* Exercise description *
Write the records out again, exactly as they stand below.
+ + + + + + +
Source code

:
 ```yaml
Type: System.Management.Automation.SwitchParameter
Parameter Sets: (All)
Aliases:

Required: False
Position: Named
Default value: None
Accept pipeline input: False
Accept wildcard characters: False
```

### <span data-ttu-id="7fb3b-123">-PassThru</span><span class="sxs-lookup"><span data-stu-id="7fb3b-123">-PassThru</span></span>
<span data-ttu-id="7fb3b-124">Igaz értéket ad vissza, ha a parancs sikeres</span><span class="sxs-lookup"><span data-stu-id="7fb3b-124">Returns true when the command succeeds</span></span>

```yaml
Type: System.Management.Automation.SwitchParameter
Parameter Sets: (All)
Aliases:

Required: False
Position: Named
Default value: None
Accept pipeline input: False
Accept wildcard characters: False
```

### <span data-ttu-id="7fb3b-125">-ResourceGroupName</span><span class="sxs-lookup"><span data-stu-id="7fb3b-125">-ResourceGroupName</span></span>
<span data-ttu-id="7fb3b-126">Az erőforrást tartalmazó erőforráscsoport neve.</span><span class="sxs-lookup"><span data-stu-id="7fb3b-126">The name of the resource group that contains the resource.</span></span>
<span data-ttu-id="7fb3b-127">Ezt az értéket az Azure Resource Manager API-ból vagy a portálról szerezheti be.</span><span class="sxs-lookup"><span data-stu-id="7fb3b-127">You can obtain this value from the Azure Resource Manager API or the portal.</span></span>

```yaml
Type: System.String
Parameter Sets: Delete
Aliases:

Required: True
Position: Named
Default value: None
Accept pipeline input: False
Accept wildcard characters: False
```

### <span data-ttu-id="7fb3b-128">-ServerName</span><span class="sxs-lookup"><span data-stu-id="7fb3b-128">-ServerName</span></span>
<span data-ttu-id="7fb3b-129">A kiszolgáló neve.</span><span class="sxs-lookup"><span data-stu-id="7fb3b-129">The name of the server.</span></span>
+ + + + + + +
* Answer to the exercise *
Source code

:
 ```yaml
Type: System.Management.Automation.SwitchParameter
Parameter Sets: (All)
Aliases:

Required: False
Position: Named
Default value: None
Accept pipeline input: False
Accept wildcard characters: False
```

### <span data-ttu-id="7fb3b-123">-PassThru</span><span class="sxs-lookup"><span data-stu-id="7fb3b-123">-PassThru</span></span>
<span data-ttu-id="7fb3b-124">Igaz értéket ad vissza, ha a parancs sikeres</span><span class="sxs-lookup"><span data-stu-id="7fb3b-124">Returns true when the command succeeds</span></span>

```yaml
Type: System.Management.Automation.SwitchParameter
Parameter Sets: (All)
Aliases:

Required: False
Position: Named
Default value: None
Accept pipeline input: False
Accept wildcard characters: False
```

### <span data-ttu-id="7fb3b-125">-ResourceGroupName</span><span class="sxs-lookup"><span data-stu-id="7fb3b-125">-ResourceGroupName</span></span>
<span data-ttu-id="7fb3b-126">Az erőforrást tartalmazó erőforráscsoport neve.</span><span class="sxs-lookup"><span data-stu-id="7fb3b-126">The name of the resource group that contains the resource.</span></span>
<span data-ttu-id="7fb3b-127">Ezt az értéket az Azure Resource Manager API-ból vagy a portálról szerezheti be.</span><span class="sxs-lookup"><span data-stu-id="7fb3b-127">You can obtain this value from the Azure Resource Manager API or the portal.</span></span>

```yaml
Type: System.String
Parameter Sets: Delete
Aliases:

Required: True
Position: Named
Default value: None
Accept pipeline input: False
Accept wildcard characters: False
```

### <span data-ttu-id="7fb3b-128">-ServerName</span><span class="sxs-lookup"><span data-stu-id="7fb3b-128">-ServerName</span></span>
<span data-ttu-id="7fb3b-129">A kiszolgáló neve.</span><span class="sxs-lookup"><span data-stu-id="7fb3b-129">The name of the server.</span></span>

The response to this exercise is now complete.